3- Ümmü Seleme (R.A): İslam’a ilk girenlerdendir. İslam uğruna çok şeye katlanmış, eziyet çekmiş bir sahabedir. Hem Habeşistan’a hem de Medine’ye hicret etmiş çok zeki ve akıllı bir hanım efendidir. Nitekim efendimiz (S.A.V) hicretten sonra bazı sahabelerle umre yapmak üzere Mekke’ye girmek ister fakat müşrikler onları Mekke’ye sokmazlar. Görüşmeler sonucunda umre yapmadan geri dönüp bir sonraki sene umre yapabilecekleri üzerinde anlaştılar. Efendimiz, bunun üzerine sahabelerin ihramdan çıkmalarını istedi, fakat sahabeler zorlarına gittiği için biraz durakladılar. Resülullah(S.A.V’) ne bekliyorlar, niye ihramdan çıkmıyorlar diye üzülecek gibi oldu. Bunun üzerine Ümmü Seleme annemiz, “Niye kendini üzüyorsun, hiç bir şey söylemeden kendin kalk, tıraş olup ihramdan çık, onlar da seni takib ederler.” dedi. Efendimiz (S.A.V) hemen tıraş olup ihramdan çıkınca sahabeler de aynı şeyi yaptılar.

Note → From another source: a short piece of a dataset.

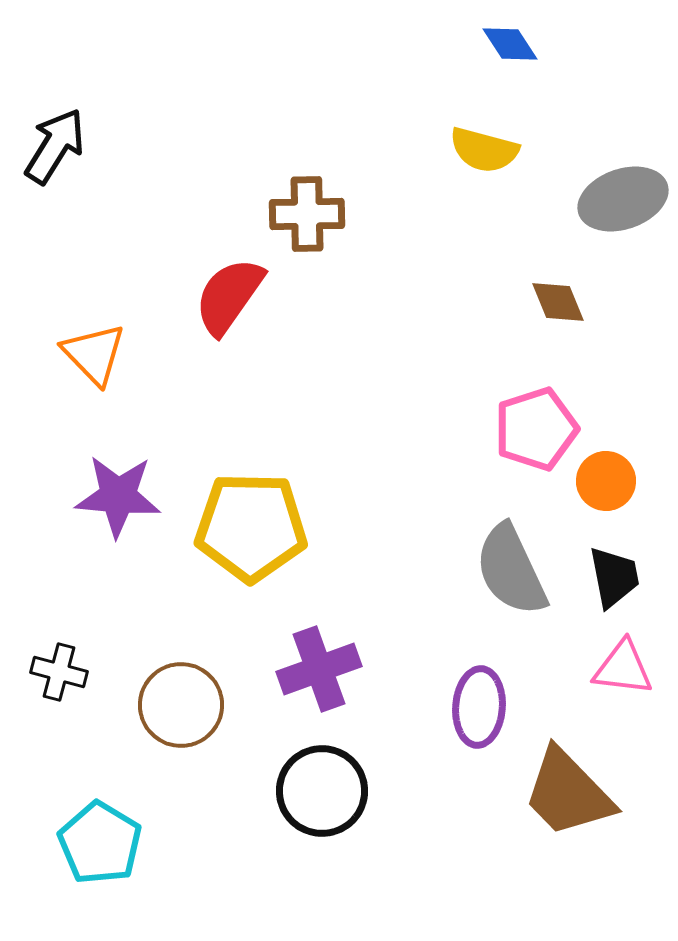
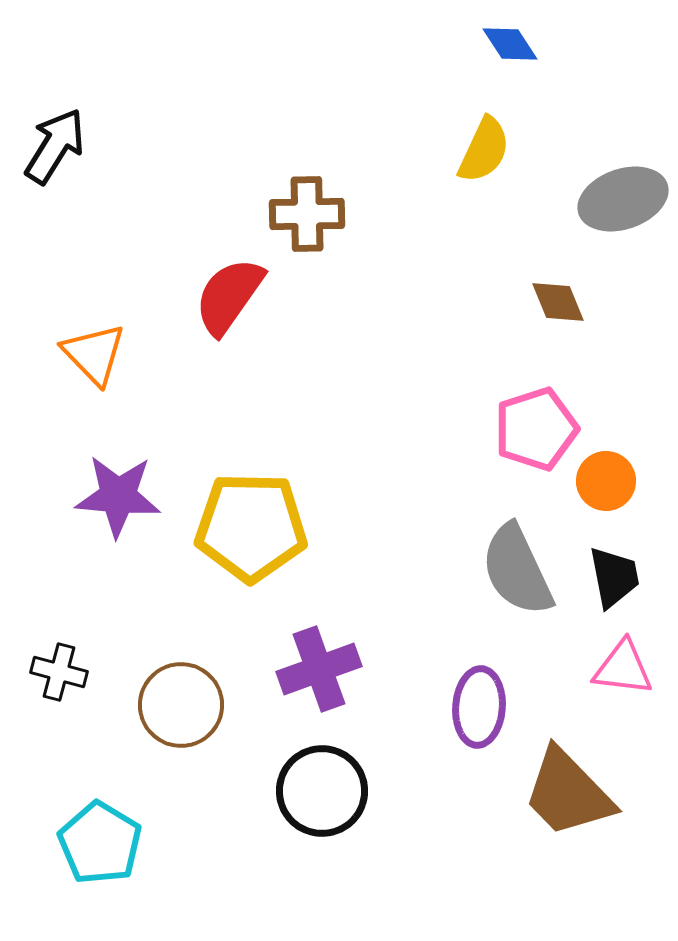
yellow semicircle: rotated 80 degrees counterclockwise
gray semicircle: moved 6 px right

4- Hz. Nesibe (R.A): Yine İslam uğruna iki oğlunu ve kocasını Uhutd’ta şehit verdi. Fakat o, “Çocuklarımı ve kocamı bırakın, bana Resülullah’ı gösterin, o sağ ise gerisi önemli değil.” diyerek koşa koşa bayan hali ile kılıcı alarak Resülullah’ı korumaya gitmiştir.
5- Hz. Sümeye (R.A): İslam’ın ilk şehidir. Bunlar sadece bir kaç tanesi, böylesi onlarca örnekler vardır. Rabbim bu hanım sahabeleri kendilerine rol model alan, inançlı, edepli, saliha kız çocuklarını bu ümmete bahş etsin inşallah, ancak o zaman ümmet düzelir.